David Koh, commissaire à la cybersécurité de Singapour et directeur général de l’Agence de cybersécurité (CSA), a bien résumé la situation lorsqu’il a déclaré que l’IA d’avant-garde avait « sensiblement modifié la situation de base en matière de cybersécurité ». Cela signifie que le problème n’est pas seulement plus important, il est différent. Les conseils d’administration et les dirigeants ne peuvent plus s’en remettre à leurs équipes informatiques. Le cyberrisque est devenu une préoccupation existentielle qui affecte la continuité des activités, la réputation et la confiance des actionnaires.

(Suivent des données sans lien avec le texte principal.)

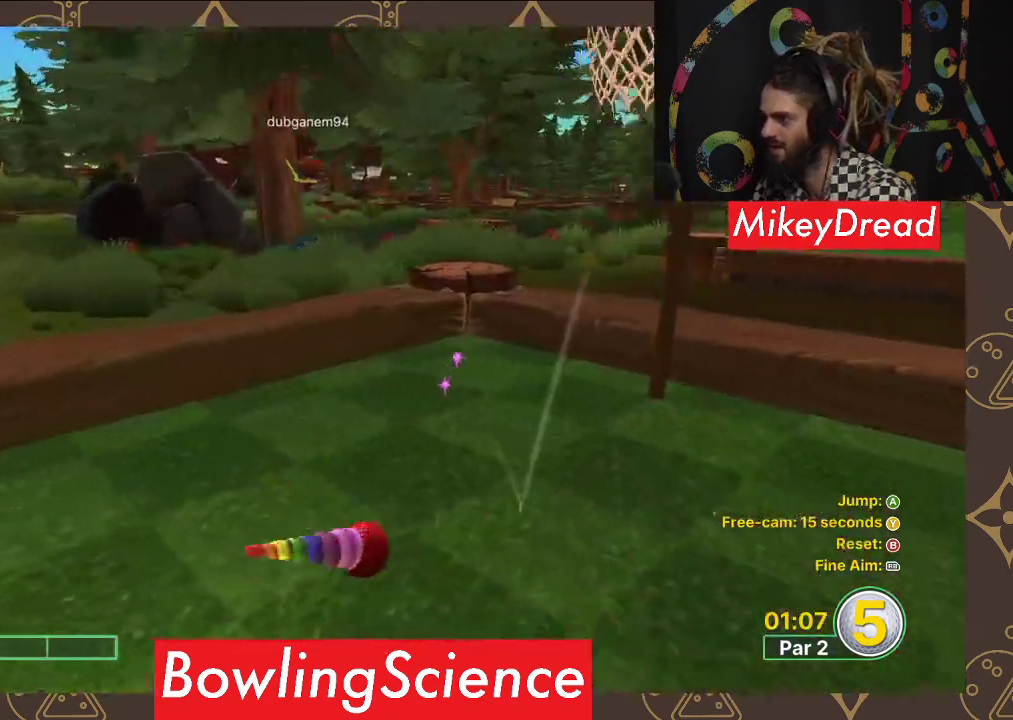
{"buttons": [], "left_stick": "center", "right_stick": "up-right", "events": [[350, "right_stick", "up-right"]]}
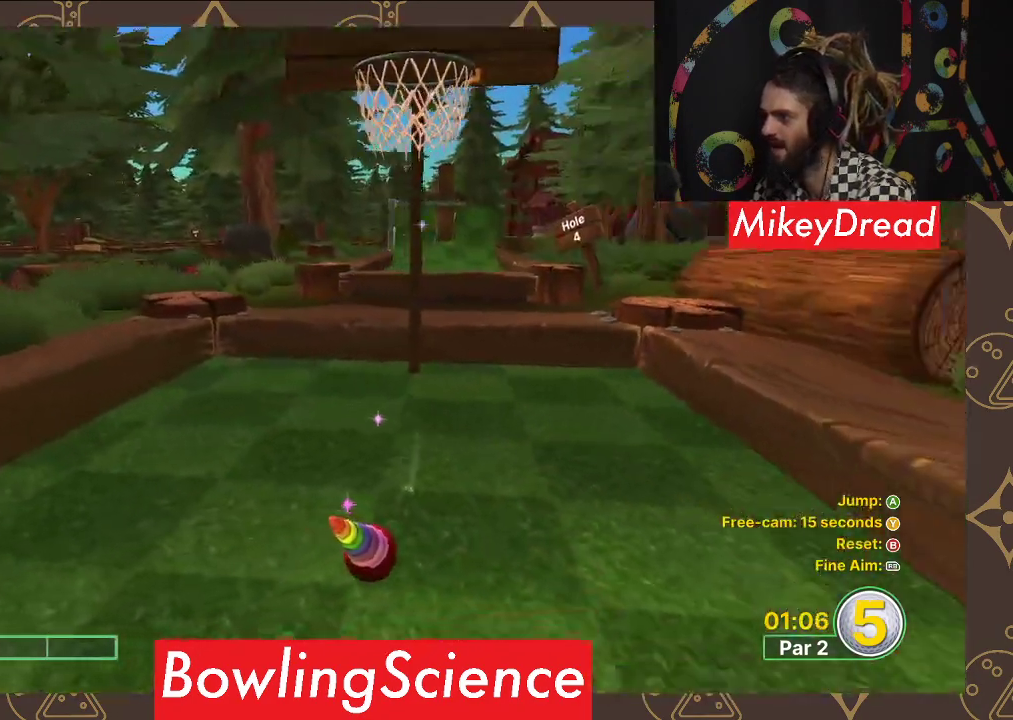
{"buttons": [], "left_stick": "center", "right_stick": "center", "events": [[250, "right_stick", "center"]]}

Les dirigeants doivent considérer la stratégie de cybersécurité comme un système vivant, adaptable, rapide et profondément intégré aux opérations. Il ne s’agit pas de paniquer, mais d’être prêt. Les entreprises doivent investir dans une défense fondée sur le renseignement, une simulation continue des menaces et des boucles de décision plus rapides pour faire face à des menaces qui évoluent d’elles-mêmes. Si votre processus de gestion des risques repose encore sur des examens trimestriels ou des cycles de correctifs manuels, il est déjà dépassé.

Les dernières découvertes montrent à quel point l’IA a progressé. Claude Mythos aurait découvert des milliers de vulnérabilités de type « zero-day. Un test effectué par l’AI Security Institute du Royaume-Uni a confirmé que le système a réalisé de manière autonome une simulation d’intrusion dans un réseau en 32 étapes en moins de 20 heures qu’il n’en faudrait normalement à un attaquant humain expert. Ces capacités redéfinissent l’équilibre entre les attaquants et les défenseurs.

Les modèles traditionnels de cybersécurité ne tiendront pas dans un monde de systèmes numériques autonomes qui s’améliorent d’eux-mêmes. Le défi consiste à passer d’une défense réactive à une résilience prédictive, en anticipant la prochaine attaque de l’IA et en construisant des systèmes capables d’apprendre et de réagir tout aussi rapidement. Les entreprises qui maîtrisent cet équilibre seront en tête en termes de confiance, de rapidité et de stabilité dans une nouvelle ère de concurrence numérique.

Les nouveaux modèles d’IA présentent des capacités offensives sans précédent

Les systèmes d’IA les plus récents possèdent désormais un potentiel offensif important. Claude Mythos d’Anthropic et GPT-5.5 d’OpenAI illustrent la rapidité avec laquelle ces capacités ont évolué. Ces modèles peuvent mener des cyberopérations à une échelle et avec une précision qui dépassent les capacités humaines. Ils ne se contentent pas d’identifier les faiblesses, ils agissent en conséquence. C’est pourquoi Anthropic a restreint l’accès à Mythos dans le cadre du « projet Glasswing », en veillant à ce que seuls des professionnels de la cybersécurité agréés y aient accès. La crainte est que ces modèles puissent sonder et exploiter des systèmes critiques de manière indépendante.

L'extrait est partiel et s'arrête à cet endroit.